(Records for this exercise)

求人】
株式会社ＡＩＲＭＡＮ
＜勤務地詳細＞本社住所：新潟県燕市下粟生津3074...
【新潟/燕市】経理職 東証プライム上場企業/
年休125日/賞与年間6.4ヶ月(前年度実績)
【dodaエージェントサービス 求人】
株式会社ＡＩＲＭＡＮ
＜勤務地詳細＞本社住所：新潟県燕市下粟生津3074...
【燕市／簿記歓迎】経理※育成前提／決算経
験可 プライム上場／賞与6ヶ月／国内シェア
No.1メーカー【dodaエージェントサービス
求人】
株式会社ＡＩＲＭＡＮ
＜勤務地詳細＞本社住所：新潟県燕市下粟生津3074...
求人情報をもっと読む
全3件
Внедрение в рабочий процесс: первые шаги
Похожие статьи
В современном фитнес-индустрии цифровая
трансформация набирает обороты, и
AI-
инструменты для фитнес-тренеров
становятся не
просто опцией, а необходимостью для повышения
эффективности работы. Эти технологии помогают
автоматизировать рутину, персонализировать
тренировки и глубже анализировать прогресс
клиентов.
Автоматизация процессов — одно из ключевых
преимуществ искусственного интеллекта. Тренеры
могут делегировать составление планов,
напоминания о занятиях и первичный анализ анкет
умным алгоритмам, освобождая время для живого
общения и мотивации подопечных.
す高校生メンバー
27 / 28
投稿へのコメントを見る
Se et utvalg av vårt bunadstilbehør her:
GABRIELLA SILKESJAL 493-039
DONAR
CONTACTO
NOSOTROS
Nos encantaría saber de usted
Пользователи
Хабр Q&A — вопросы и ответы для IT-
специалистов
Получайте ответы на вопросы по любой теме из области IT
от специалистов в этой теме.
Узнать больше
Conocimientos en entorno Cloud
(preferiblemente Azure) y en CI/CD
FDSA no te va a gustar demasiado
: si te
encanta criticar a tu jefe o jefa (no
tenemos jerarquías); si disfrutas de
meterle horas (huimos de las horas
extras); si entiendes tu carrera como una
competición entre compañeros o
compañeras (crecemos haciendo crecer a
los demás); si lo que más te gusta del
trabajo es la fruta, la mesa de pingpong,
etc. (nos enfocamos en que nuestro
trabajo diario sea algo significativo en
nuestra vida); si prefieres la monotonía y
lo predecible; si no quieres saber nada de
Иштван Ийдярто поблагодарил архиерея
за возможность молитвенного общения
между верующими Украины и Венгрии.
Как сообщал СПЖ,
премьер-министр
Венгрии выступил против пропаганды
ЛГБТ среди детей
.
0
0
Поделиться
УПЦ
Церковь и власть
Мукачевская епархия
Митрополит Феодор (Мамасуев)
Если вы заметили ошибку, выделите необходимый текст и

(End Records for this exercise)

What to do
Collect every line of the material above that contains the word "специалистов".

Reply to the task
специалистов
от специалистов в этой теме.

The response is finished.